■ YOUR TASK ■
No pictures go into the copy. Write out every line below exactly.

■ SOURCE RECORDS ■

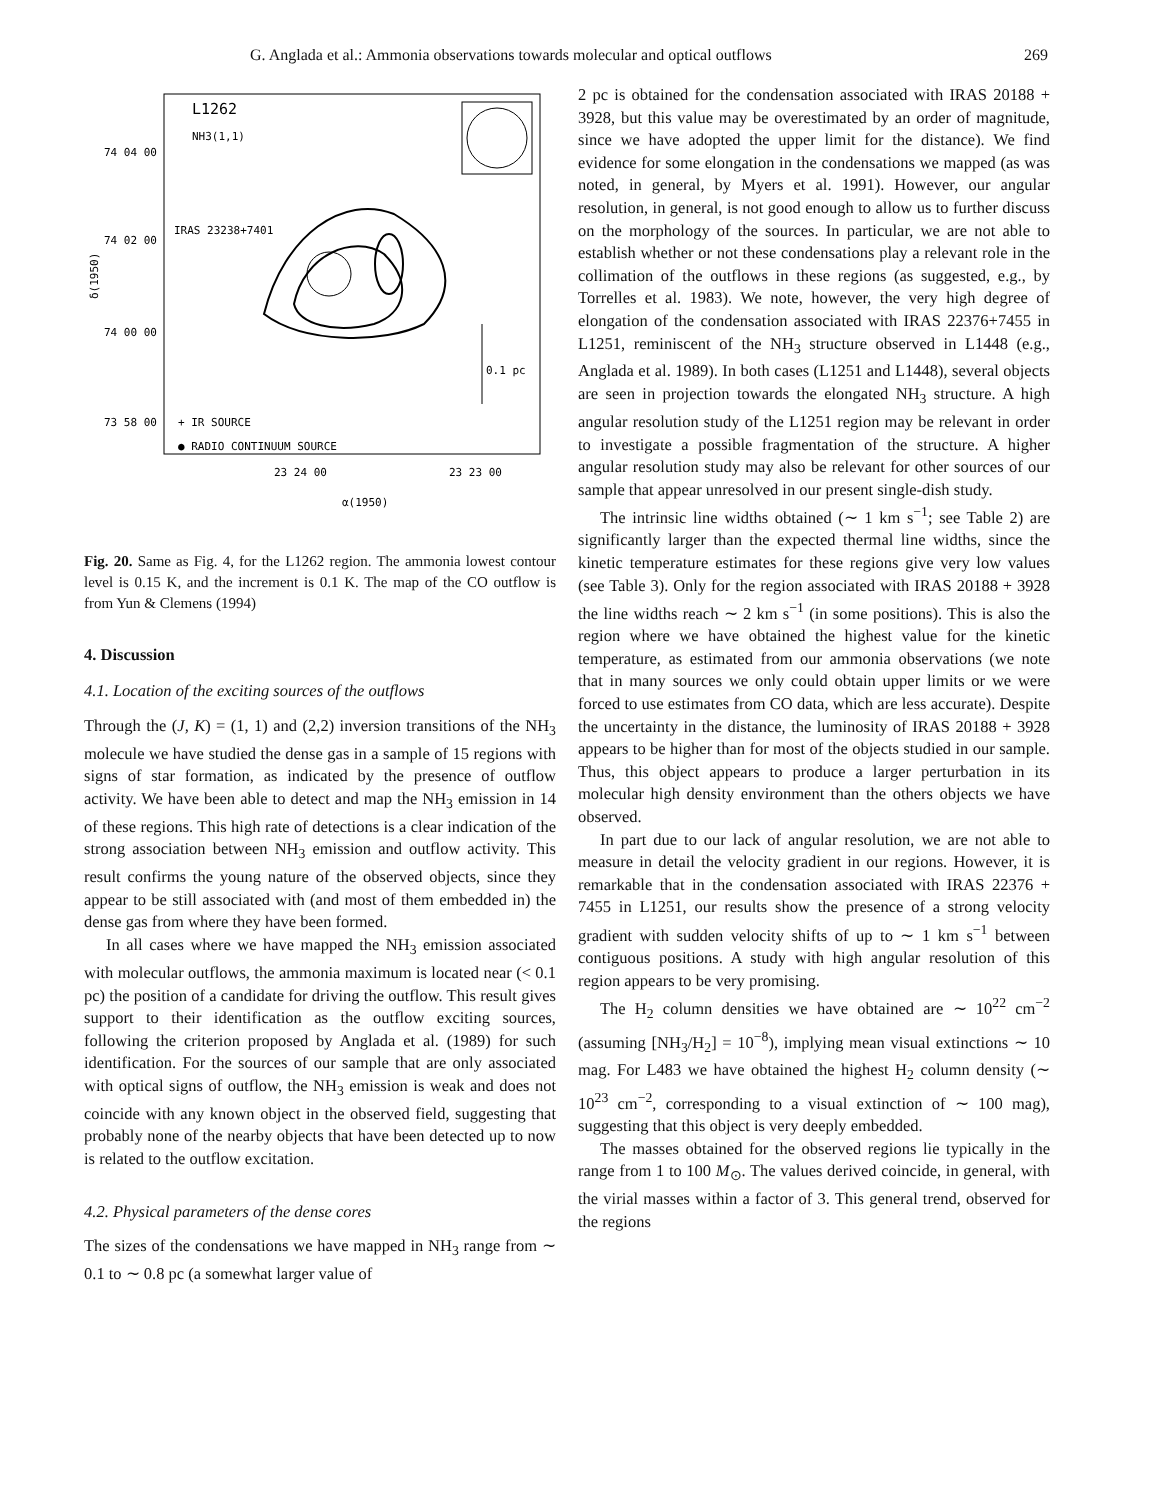G. Anglada et al.: Ammonia observations towards molecular and optical outflows 269
L1262
NH3(1,1)
74 04 00
74 02 00
74 00 00
73 58 00
IRAS 23238+7401
0.1 pc
+ IR SOURCE
● RADIO CONTINUUM SOURCE
23 24 00
23 23 00
α(1950)
δ(1950)
Fig. 20. Same as Fig. 4, for the L1262 region. The ammonia lowest contour level is 0.15 K, and the increment is 0.1 K. The map of the CO outflow is from Yun & Clemens (1994)
4. Discussion
4.1. Location of the exciting sources of the outflows
Through the (J, K) = (1, 1) and (2,2) inversion transitions of the NH<sub>3</sub> molecule we have studied the dense gas in a sample of 15 regions with signs of star formation, as indicated by the presence of outflow activity. We have been able to detect and map the NH<sub>3</sub> emission in 14 of these regions. This high rate of detections is a clear indication of the strong association between NH<sub>3</sub> emission and outflow activity. This result confirms the young nature of the observed objects, since they appear to be still associated with (and most of them embedded in) the dense gas from where they have been formed.
In all cases where we have mapped the NH<sub>3</sub> emission associated with molecular outflows, the ammonia maximum is located near (< 0.1 pc) the position of a candidate for driving the outflow. This result gives support to their identification as the outflow exciting sources, following the criterion proposed by Anglada et al. (1989) for such identification. For the sources of our sample that are only associated with optical signs of outflow, the NH<sub>3</sub> emission is weak and does not coincide with any known object in the observed field, suggesting that probably none of the nearby objects that have been detected up to now is related to the outflow excitation.
4.2. Physical parameters of the dense cores
The sizes of the condensations we have mapped in NH<sub>3</sub> range from ∼ 0.1 to ∼ 0.8 pc (a somewhat larger value of
2 pc is obtained for the condensation associated with IRAS 20188 + 3928, but this value may be overestimated by an order of magnitude, since we have adopted the upper limit for the distance). We find evidence for some elongation in the condensations we mapped (as was noted, in general, by Myers et al. 1991). However, our angular resolution, in general, is not good enough to allow us to further discuss on the morphology of the sources. In particular, we are not able to establish whether or not these condensations play a relevant role in the collimation of the outflows in these regions (as suggested, e.g., by Torrelles et al. 1983). We note, however, the very high degree of elongation of the condensation associated with IRAS 22376+7455 in L1251, reminiscent of the NH<sub>3</sub> structure observed in L1448 (e.g., Anglada et al. 1989). In both cases (L1251 and L1448), several objects are seen in projection towards the elongated NH<sub>3</sub> structure. A high angular resolution study of the L1251 region may be relevant in order to investigate a possible fragmentation of the structure. A higher angular resolution study may also be relevant for other sources of our sample that appear unresolved in our present single-dish study.
The intrinsic line widths obtained (∼ 1 km s<sup>−1</sup>; see Table 2) are significantly larger than the expected thermal line widths, since the kinetic temperature estimates for these regions give very low values (see Table 3). Only for the region associated with IRAS 20188 + 3928 the line widths reach ∼ 2 km s<sup>−1</sup> (in some positions). This is also the region where we have obtained the highest value for the kinetic temperature, as estimated from our ammonia observations (we note that in many sources we only could obtain upper limits or we were forced to use estimates from CO data, which are less accurate). Despite the uncertainty in the distance, the luminosity of IRAS 20188 + 3928 appears to be higher than for most of the objects studied in our sample. Thus, this object appears to produce a larger perturbation in its molecular high density environment than the others objects we have observed.
In part due to our lack of angular resolution, we are not able to measure in detail the velocity gradient in our regions. However, it is remarkable that in the condensation associated with IRAS 22376 + 7455 in L1251, our results show the presence of a strong velocity gradient with sudden velocity shifts of up to ∼ 1 km s<sup>−1</sup> between contiguous positions. A study with high angular resolution of this region appears to be very promising.
The H<sub>2</sub> column densities we have obtained are ∼ 10<sup>22</sup> cm<sup>−2</sup> (assuming [NH<sub>3</sub>/H<sub>2</sub>] = 10<sup>−8</sup>), implying mean visual extinctions ∼ 10 mag. For L483 we have obtained the highest H<sub>2</sub> column density (∼ 10<sup>23</sup> cm<sup>−2</sup>, corresponding to a visual extinction of ∼ 100 mag), suggesting that this object is very deeply embedded.
The masses obtained for the observed regions lie typically in the range from 1 to 100 M<sub>⊙</sub>. The values derived coincide, in general, with the virial masses within a factor of 3. This general trend, observed for the regions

■ YOUR RESPONSE ■
G. Anglada et al.: Ammonia observations towards molecular and optical outflows 269
L1262
NH3(1,1)
74 04 00
74 02 00
74 00 00
73 58 00
IRAS 23238+7401
0.1 pc
+ IR SOURCE
● RADIO CONTINUUM SOURCE
23 24 00
23 23 00
α(1950)
δ(1950)
Fig. 20. Same as Fig. 4, for the L1262 region. The ammonia lowest contour level is 0.15 K, and the increment is 0.1 K. The map of the CO outflow is from Yun & Clemens (1994)
4. Discussion
4.1. Location of the exciting sources of the outflows
Through the (J, K) = (1, 1) and (2,2) inversion transitions of the NH<sub>3</sub> molecule we have studied the dense gas in a sample of 15 regions with signs of star formation, as indicated by the presence of outflow activity. We have been able to detect and map the NH<sub>3</sub> emission in 14 of these regions. This high rate of detections is a clear indication of the strong association between NH<sub>3</sub> emission and outflow activity. This result confirms the young nature of the observed objects, since they appear to be still associated with (and most of them embedded in) the dense gas from where they have been formed.
In all cases where we have mapped the NH<sub>3</sub> emission associated with molecular outflows, the ammonia maximum is located near (< 0.1 pc) the position of a candidate for driving the outflow. This result gives support to their identification as the outflow exciting sources, following the criterion proposed by Anglada et al. (1989) for such identification. For the sources of our sample that are only associated with optical signs of outflow, the NH<sub>3</sub> emission is weak and does not coincide with any known object in the observed field, suggesting that probably none of the nearby objects that have been detected up to now is related to the outflow excitation.
4.2. Physical parameters of the dense cores
The sizes of the condensations we have mapped in NH<sub>3</sub> range from ∼ 0.1 to ∼ 0.8 pc (a somewhat larger value of
2 pc is obtained for the condensation associated with IRAS 20188 + 3928, but this value may be overestimated by an order of magnitude, since we have adopted the upper limit for the distance). We find evidence for some elongation in the condensations we mapped (as was noted, in general, by Myers et al. 1991). However, our angular resolution, in general, is not good enough to allow us to further discuss on the morphology of the sources. In particular, we are not able to establish whether or not these condensations play a relevant role in the collimation of the outflows in these regions (as suggested, e.g., by Torrelles et al. 1983). We note, however, the very high degree of elongation of the condensation associated with IRAS 22376+7455 in L1251, reminiscent of the NH<sub>3</sub> structure observed in L1448 (e.g., Anglada et al. 1989). In both cases (L1251 and L1448), several objects are seen in projection towards the elongated NH<sub>3</sub> structure. A high angular resolution study of the L1251 region may be relevant in order to investigate a possible fragmentation of the structure. A higher angular resolution study may also be relevant for other sources of our sample that appear unresolved in our present single-dish study.
The intrinsic line widths obtained (∼ 1 km s<sup>−1</sup>; see Table 2) are significantly larger than the expected thermal line widths, since the kinetic temperature estimates for these regions give very low values (see Table 3). Only for the region associated with IRAS 20188 + 3928 the line widths reach ∼ 2 km s<sup>−1</sup> (in some positions). This is also the region where we have obtained the highest value for the kinetic temperature, as estimated from our ammonia observations (we note that in many sources we only could obtain upper limits or we were forced to use estimates from CO data, which are less accurate). Despite the uncertainty in the distance, the luminosity of IRAS 20188 + 3928 appears to be higher than for most of the objects studied in our sample. Thus, this object appears to produce a larger perturbation in its molecular high density environment than the others objects we have observed.
In part due to our lack of angular resolution, we are not able to measure in detail the velocity gradient in our regions. However, it is remarkable that in the condensation associated with IRAS 22376 + 7455 in L1251, our results show the presence of a strong velocity gradient with sudden velocity shifts of up to ∼ 1 km s<sup>−1</sup> between contiguous positions. A study with high angular resolution of this region appears to be very promising.
The H<sub>2</sub> column densities we have obtained are ∼ 10<sup>22</sup> cm<sup>−2</sup> (assuming [NH<sub>3</sub>/H<sub>2</sub>] = 10<sup>−8</sup>), implying mean visual extinctions ∼ 10 mag. For L483 we have obtained the highest H<sub>2</sub> column density (∼ 10<sup>23</sup> cm<sup>−2</sup>, corresponding to a visual extinction of ∼ 100 mag), suggesting that this object is very deeply embedded.
The masses obtained for the observed regions lie typically in the range from 1 to 100 M<sub>⊙</sub>. The values derived coincide, in general, with the virial masses within a factor of 3. This general trend, observed for the regions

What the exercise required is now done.